La sélection des acteurs pour s’avère cruciale pour transmettre la diversité des expériences. Des personnages comme Koffi, Tshala, Mujila, et Paco, chacun portant sa propre charge culturelle, incarnent des récits individuels qui convergent vers l’entraide et la réconciliation. Baloji explique son choix de ne pas concentrer l’intrigue sur un unique protagoniste, préférant explorer les différentes facettes de l’assignation culturelle. Le réalisateur, lui-même imprégné de deux cultures, évite le cliché de la double culture comme un piège, le transformant plutôt en un privilège qui influence le parcours des personnages. Le film, imprégné de réalisme magique, utilise la synesthésie du réalisateur pour incorporer des éléments visuels et musicaux, créant une expérience cinématographique immersive.

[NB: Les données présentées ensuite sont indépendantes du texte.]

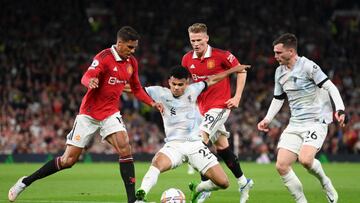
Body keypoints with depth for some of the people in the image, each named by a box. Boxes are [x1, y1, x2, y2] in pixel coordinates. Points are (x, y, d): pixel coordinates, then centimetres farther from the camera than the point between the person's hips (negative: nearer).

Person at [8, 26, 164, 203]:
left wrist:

Quelques mots sur le projet :

À l’origine du projet cinématographique, « AUGURE, » produit par WRONG MEN, émerge une collaboration audacieuse entre des studios renommés tels que Tosala Films, New Amsterdam, Special Touch Studios, Serendipity, RadicalMedia, et Big World Cinema, représentant la Belgique, les Pays-Bas, et la République Démocratique du Congo. Le film est distribué en France par Pan Distribution pour une sortie prévue le 22 novembre.